What this task involves: Each line in the entries below that holds the word "Type" belongs in the answer.

Data records:
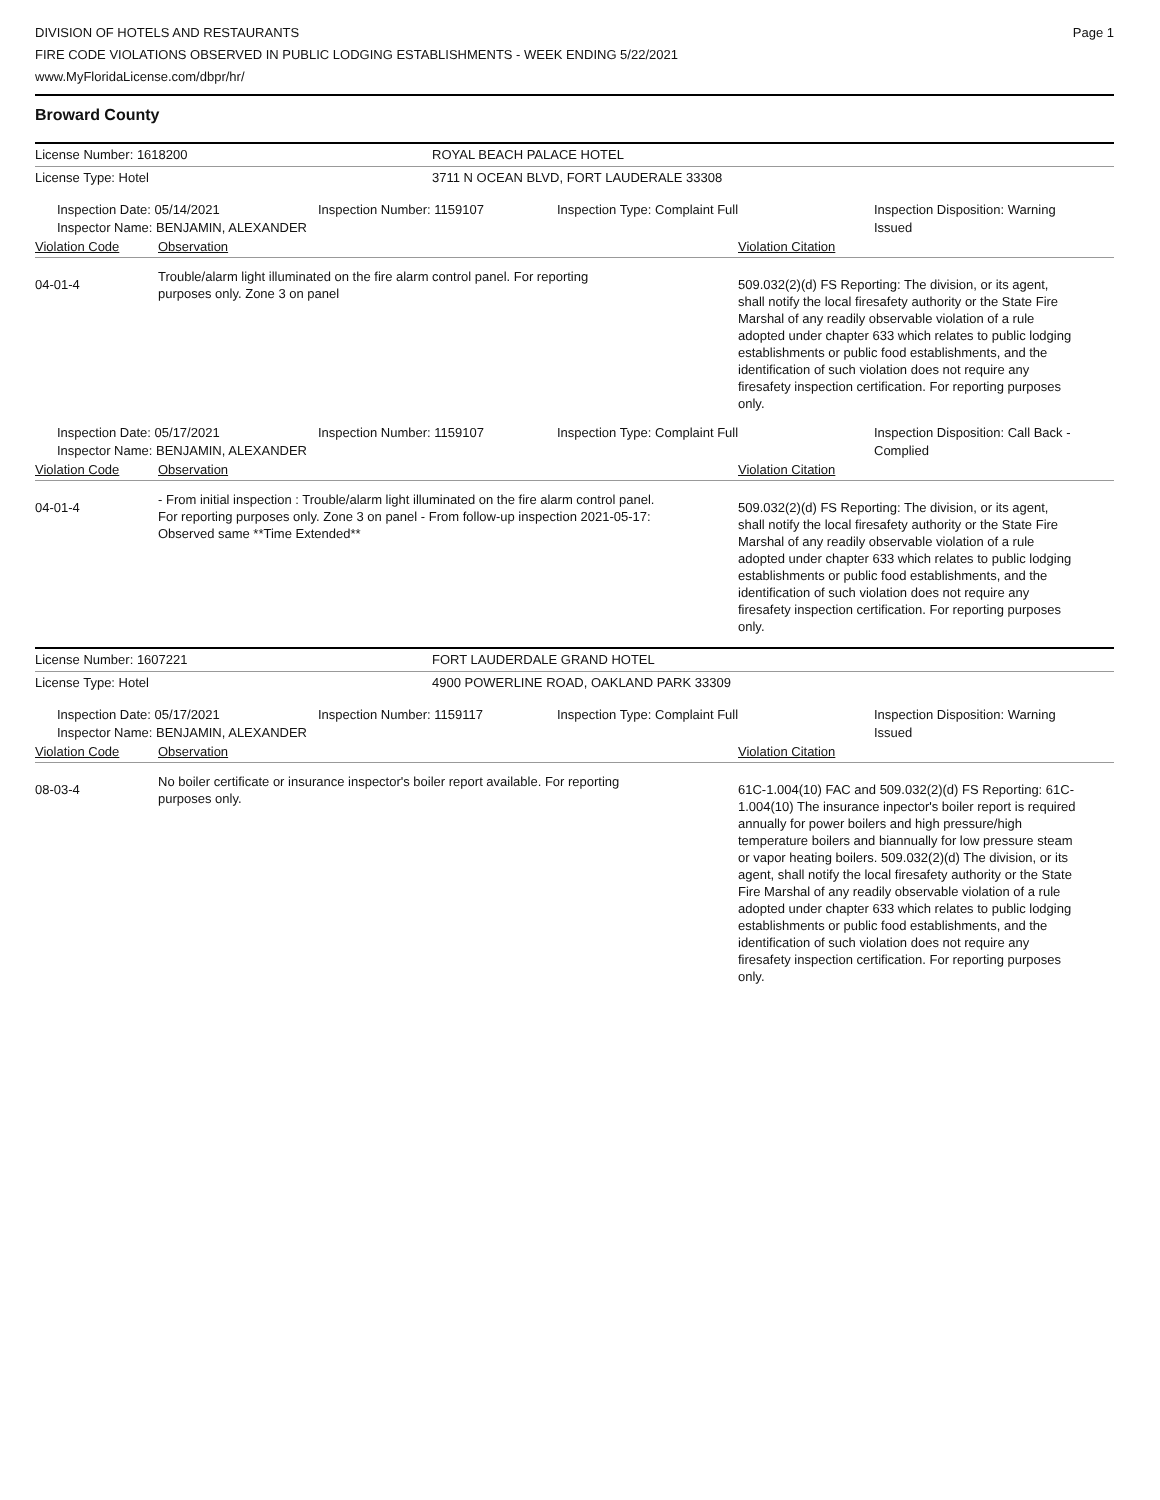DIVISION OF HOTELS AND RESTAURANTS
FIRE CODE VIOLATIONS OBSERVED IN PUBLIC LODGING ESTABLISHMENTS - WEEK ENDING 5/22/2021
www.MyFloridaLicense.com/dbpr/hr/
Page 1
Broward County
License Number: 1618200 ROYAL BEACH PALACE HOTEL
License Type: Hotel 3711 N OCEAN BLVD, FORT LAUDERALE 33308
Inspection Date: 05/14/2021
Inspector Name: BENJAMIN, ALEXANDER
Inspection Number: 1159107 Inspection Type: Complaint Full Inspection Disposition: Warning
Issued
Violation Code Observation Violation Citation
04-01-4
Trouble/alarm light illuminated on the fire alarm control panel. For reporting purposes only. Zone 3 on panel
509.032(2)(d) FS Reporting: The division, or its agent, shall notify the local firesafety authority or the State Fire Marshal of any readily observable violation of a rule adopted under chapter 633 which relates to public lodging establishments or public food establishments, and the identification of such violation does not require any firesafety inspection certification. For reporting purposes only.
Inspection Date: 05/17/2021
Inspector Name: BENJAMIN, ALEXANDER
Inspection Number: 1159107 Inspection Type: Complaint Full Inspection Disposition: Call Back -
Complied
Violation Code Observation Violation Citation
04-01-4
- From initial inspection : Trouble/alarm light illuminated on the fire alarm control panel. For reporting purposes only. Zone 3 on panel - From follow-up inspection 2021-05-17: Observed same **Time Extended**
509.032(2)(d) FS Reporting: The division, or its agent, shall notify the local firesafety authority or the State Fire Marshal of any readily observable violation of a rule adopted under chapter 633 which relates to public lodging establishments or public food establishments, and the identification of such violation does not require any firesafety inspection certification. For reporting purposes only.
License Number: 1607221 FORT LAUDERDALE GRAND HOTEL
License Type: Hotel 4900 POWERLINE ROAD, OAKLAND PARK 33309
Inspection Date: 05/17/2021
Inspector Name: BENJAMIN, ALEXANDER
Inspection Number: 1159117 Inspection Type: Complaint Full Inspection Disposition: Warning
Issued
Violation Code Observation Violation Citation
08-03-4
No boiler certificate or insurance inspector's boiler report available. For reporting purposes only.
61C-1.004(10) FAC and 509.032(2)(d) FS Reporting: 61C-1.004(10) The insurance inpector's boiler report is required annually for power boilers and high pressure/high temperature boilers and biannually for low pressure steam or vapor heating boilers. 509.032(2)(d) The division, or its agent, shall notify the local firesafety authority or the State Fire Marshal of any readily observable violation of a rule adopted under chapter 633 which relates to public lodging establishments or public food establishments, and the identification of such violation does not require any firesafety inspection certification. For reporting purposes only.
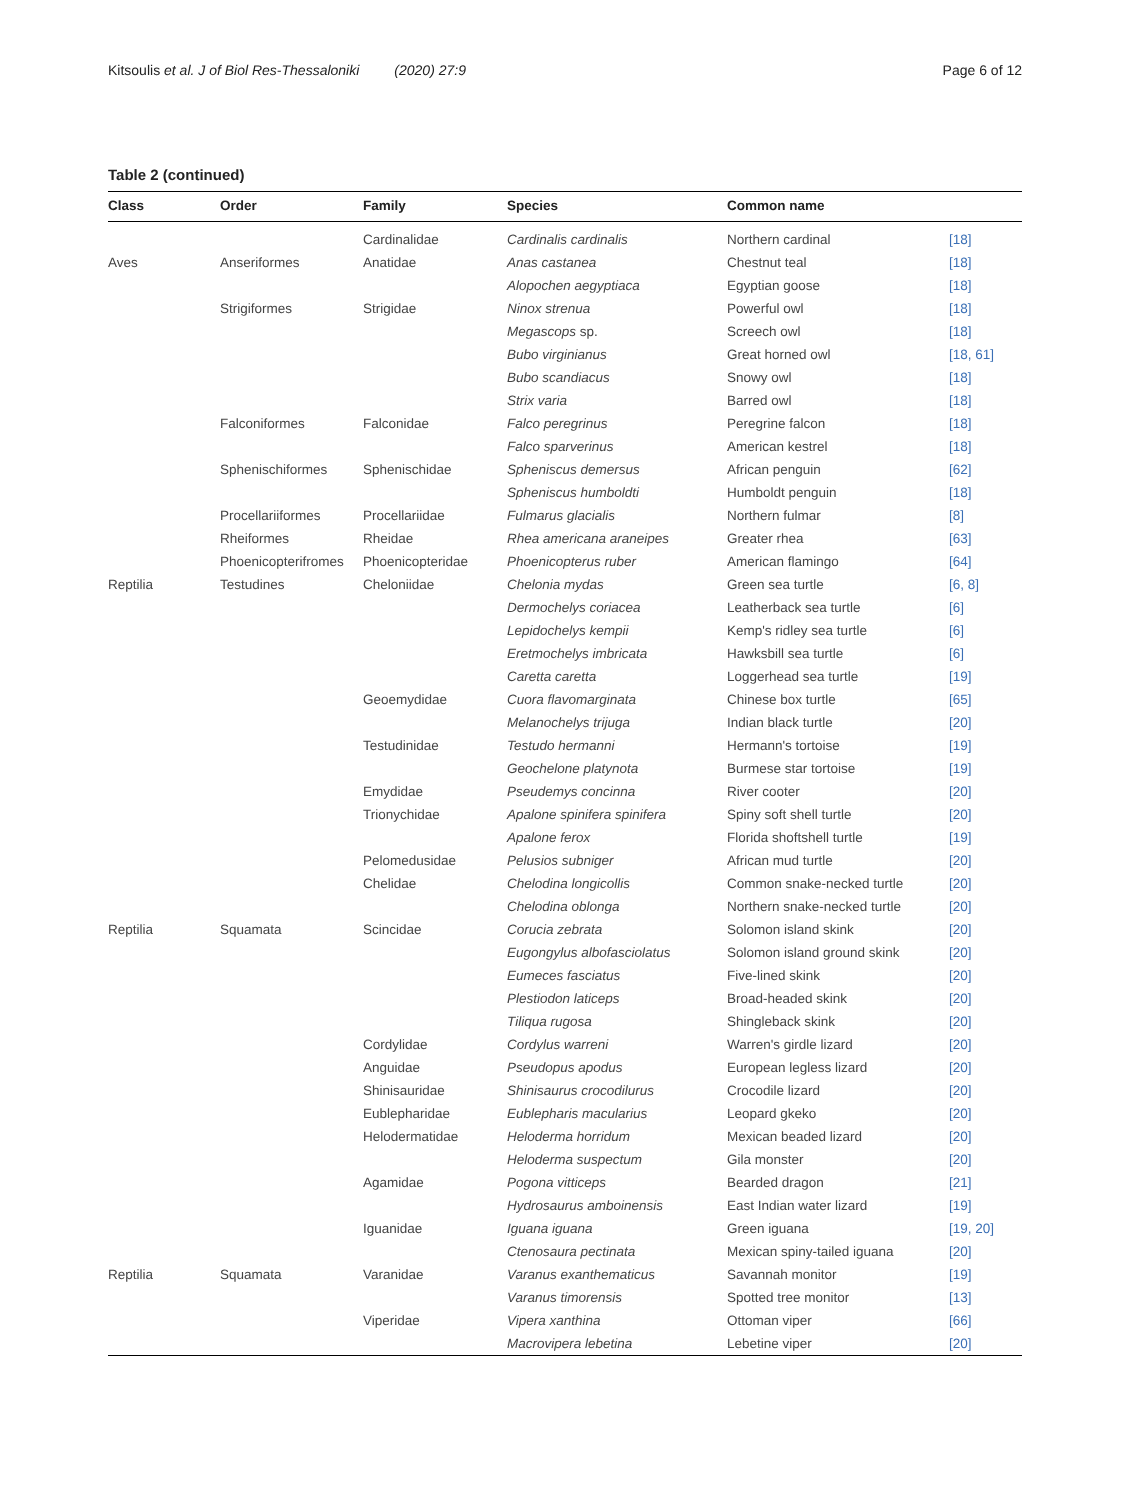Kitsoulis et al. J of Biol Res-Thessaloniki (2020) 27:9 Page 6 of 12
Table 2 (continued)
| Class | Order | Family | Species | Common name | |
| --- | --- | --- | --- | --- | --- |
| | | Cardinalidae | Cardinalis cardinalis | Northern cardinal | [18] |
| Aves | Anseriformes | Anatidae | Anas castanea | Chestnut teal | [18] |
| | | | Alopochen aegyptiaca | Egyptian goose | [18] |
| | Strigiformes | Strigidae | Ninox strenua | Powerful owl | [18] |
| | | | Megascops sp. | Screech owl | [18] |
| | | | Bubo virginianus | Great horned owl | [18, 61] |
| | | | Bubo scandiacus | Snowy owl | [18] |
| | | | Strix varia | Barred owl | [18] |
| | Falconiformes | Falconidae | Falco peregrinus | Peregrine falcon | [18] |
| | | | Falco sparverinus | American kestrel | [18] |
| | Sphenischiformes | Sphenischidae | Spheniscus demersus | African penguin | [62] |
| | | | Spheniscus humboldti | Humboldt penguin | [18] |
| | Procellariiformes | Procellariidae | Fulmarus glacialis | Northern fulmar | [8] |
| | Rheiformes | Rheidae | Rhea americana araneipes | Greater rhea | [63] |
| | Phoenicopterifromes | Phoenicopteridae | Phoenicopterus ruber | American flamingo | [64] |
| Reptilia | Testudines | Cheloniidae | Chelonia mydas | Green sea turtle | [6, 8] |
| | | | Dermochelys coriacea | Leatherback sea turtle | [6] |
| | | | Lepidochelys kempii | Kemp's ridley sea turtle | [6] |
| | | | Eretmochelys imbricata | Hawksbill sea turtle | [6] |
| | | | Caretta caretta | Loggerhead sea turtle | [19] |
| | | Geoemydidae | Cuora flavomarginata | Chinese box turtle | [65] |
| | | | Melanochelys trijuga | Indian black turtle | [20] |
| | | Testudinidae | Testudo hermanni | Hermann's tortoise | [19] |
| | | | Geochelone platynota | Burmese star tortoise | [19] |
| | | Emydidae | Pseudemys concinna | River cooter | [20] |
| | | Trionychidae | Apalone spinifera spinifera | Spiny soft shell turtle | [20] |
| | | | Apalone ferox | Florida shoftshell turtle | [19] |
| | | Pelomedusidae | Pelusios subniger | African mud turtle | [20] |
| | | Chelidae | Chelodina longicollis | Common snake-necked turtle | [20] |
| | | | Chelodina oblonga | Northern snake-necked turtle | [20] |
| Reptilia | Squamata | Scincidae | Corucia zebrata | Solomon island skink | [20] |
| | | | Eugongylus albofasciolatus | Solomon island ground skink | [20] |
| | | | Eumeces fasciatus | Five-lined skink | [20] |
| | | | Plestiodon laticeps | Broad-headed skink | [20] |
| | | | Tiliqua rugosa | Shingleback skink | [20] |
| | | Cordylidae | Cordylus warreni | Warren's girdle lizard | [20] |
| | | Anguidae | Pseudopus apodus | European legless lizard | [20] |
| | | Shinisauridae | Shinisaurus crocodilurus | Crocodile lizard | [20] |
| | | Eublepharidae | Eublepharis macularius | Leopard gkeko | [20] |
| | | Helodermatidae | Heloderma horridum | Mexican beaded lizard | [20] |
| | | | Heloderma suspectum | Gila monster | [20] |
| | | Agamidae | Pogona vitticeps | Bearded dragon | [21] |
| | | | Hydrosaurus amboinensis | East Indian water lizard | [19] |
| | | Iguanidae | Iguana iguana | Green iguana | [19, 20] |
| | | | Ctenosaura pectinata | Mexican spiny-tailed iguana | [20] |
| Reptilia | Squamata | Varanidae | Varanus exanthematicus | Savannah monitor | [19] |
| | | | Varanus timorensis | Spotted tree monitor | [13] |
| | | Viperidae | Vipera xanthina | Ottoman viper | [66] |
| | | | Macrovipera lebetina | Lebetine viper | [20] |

Answer:
License Type: Hotel 3711 N OCEAN BLVD, FORT LAUDERALE 33308
Inspection Number: 1159107 Inspection Type: Complaint Full Inspection Disposition: Warning
Inspection Number: 1159107 Inspection Type: Complaint Full Inspection Disposition: Call Back -
License Type: Hotel 4900 POWERLINE ROAD, OAKLAND PARK 33309
Inspection Number: 1159117 Inspection Type: Complaint Full Inspection Disposition: Warning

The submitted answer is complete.